3/7 Regular Season FC Dallas vs. SJ Earthquakes Statistical Analysis
1. Bingham’s performance
Although Bingham’s gaffe costed the Quakes the game, there were several positives in his performance. Both Squawka and Whoscored ranked him as the team’s best player in the match, including the gaffe.
Even though he had only three saves on the night, both sites noted the relative difficulty of the saves. Bingham clearly has the raw talent to play goalkeeper, but his communication skills can be improved.

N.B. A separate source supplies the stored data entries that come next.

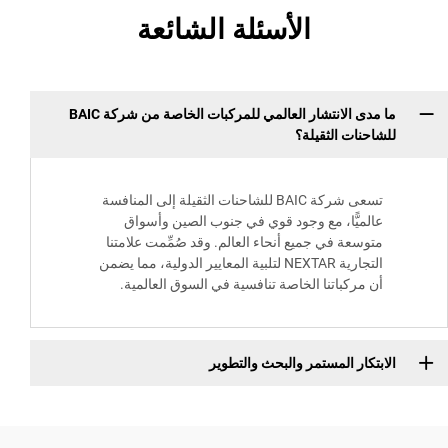
الأسئلة الشائعة
ما مدى الانتشار العالمي للمركبات الخاصة من شركة BAIC
للشاحنات الثقيلة؟
تسعى شركة BAIC للشاحنات الثقيلة إلى المنافسة
عالميًّا، مع وجود قوي في جنوب الصين وأسواق
متوسعة في جميع أنحاء العالم. وقد صُمِّمت علامتنا
التجارية NEXTAR لتلبية المعايير الدولية، مما يضمن
أن مركباتنا الخاصة تنافسية في السوق العالمية.
الابتكار المستمر والبحث والتطوير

2. Renato may be the new ball-playing center back
2012 Victor Bernardez was renown for his dominant presence in the defensive third and his passing skill. Nowadays, Bernardez has lost a step or two with age – and his passing accuracy has dwindled. Renato, however, looks very comfortable on the ball. He shows a lot of the same characteristics we saw from the old Bernardez. In the end, Renato had 81.5% passing accuracy while Bernardez managed a measly 64.5%.

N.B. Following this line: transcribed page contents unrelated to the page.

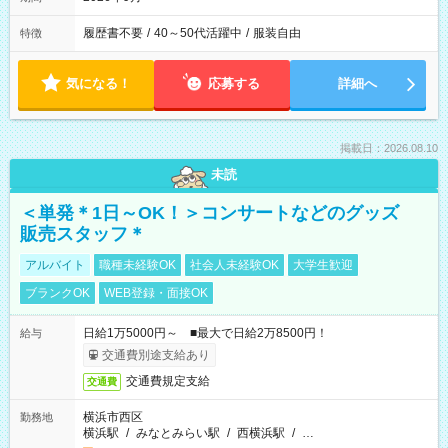
履歴書不要
/
40～50代活躍中
/
服装自由
特徴
気になる！
応募する
詳細へ
掲載日：2026.08.10
未読
＜単発＊1日～OK！＞コンサートなどのグッズ
販売スタッフ＊
アルバイト
職種未経験OK
社会人未経験OK
大学生歓迎
ブランクOK
WEB登録・面接OK
日給1万5000円～ ■最大で日給2万8500円！
給与
交通費別途支給あり
交通費規定支給
交通費
横浜市西区
勤務地
横浜駅
/
みなとみらい駅
/
西横浜駅
/
…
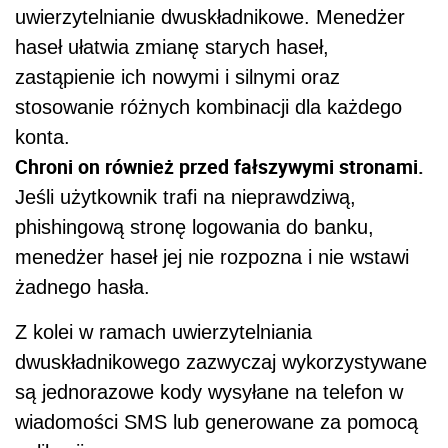
uwierzytelnianie dwuskładnikowe. Menedżer
haseł ułatwia zmianę starych haseł,
zastąpienie ich nowymi i silnymi oraz
stosowanie różnych kombinacji dla każdego
konta.
Chroni on również przed fałszywymi stronami.
Jeśli użytkownik trafi na nieprawdziwą,
phishingową stronę logowania do banku,
menedżer haseł jej nie rozpozna i nie wstawi
żadnego hasła.
Z kolei w ramach uwierzytelniania
dwuskładnikowego zazwyczaj wykorzystywane
są jednorazowe kody wysyłane na telefon w
wiadomości SMS lub generowane za pomocą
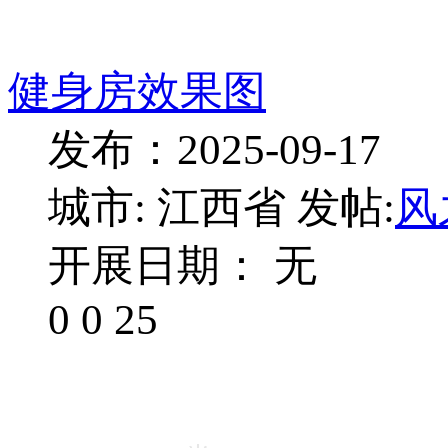
健身房效果图
发布：2025-09-17
城市: 江西省
发帖:
风
开展日期： 无
0
0
25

3. We need a partner for Wondo
Even though they didn’t have Lenhart, the Quakes still have been pumping the ball into the box and need a partner for Wondo. Wondo certainly does not have the pure speed to get past the backline nor the strength to win aerial duels. In fact, Wondo had to contest for 8 aerial duels, winning only 2 of them. In stark contrast, Jahn only played for 30 minutes and won all 6 of his aerial duels. Despite this, the Quakes kept on trying to cross the ball in the first half.
4. Different Tactics
The Quakes dominated the right flank as Nyassi and Wynne played very high up the field. Salinas and Francis, however played deeper and less attacking. Salinas was ranked as one of the worst players in both systems and although Nyassi played very high up, he didn’t create very many opportunities: attempting 7 crosses but connecting on none. Salinas, on the other hand, barely ventured forward and miss-controlled the ball 3 times, which was the most on the Quakes. Interestingly, Pierazzi played a little to the left (not right), and Bernardez had to drop deeper to cover for Wynne.

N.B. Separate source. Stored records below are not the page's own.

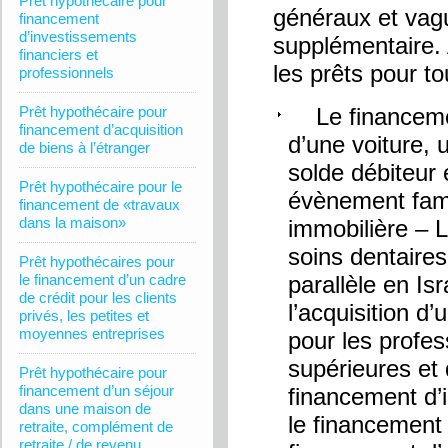
Prêt hypothécaire pour
généraux et vagu
financement
d’investissements
supplémentaire. 
financiers et
les prêts pour tou
professionnels
Prêt hypothécaire pour
Le financement
financement d’acquisition
d’une voiture, 
de biens à l’étranger
solde débiteur
Prêt hypothécaire pour le
évènement famil
financement de «travaux
dans la maison»
immobilière – 
soins dentaire
Prêt hypothécaires pour
le financement d’un cadre
parallèle en Is
de crédit pour les clients
l’acquisition d
privés, les petites et
moyennes entreprises
pour les profes
supérieures et 
Prêt hypothécaire pour
financement d’un séjour
financement d’i
dans une maison de
le financement 
retraite, complément de
retraite / de revenu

Another intriguing thing seen in the heatmaps and average position data is that Pierazzi has shifted a bit to the left while Koval is much more central and higher up, like a box-to-box midfielder. Although some might think that Koval hadn’t played well, both Whoscored and Squawka place Koval in their top three players. Even though he didn’t produce too much offensively, he made little to no mistakes. He was never dispossessed, had only one bad touch, completed a key pass, and had three interceptions. Koval also played higher up against L.A. in the preseason and found himself at the right place in the right time, scoring a goal. I feel that he is more effective in this role than meets the eye.
5. 4-4-2 diamond vs. 4-2-3-1
After Adam Jahn got subbed on, the Earthquakes dominated possession from minutes 65-75, enjoying their best possession in the game, having 66.9% of the possession. As I mentioned before, I feel that Wondo needs a strike partner and Adam Jahn for the time being fills that need and hopefully Innocent Emeghara will fill that need soon enough. The only problem is the risk of being over-run in the midfield, which didn’t happen today. Maybe against an attacking juggernaut like Seattle we’ll need to switch back to a 4-2-3-1, but Wondo needs more space to work his magic and having two centerbacks on him the whole game is a waste.
Note: Stats are courtesy of Whoscored, Squawka, and MLS.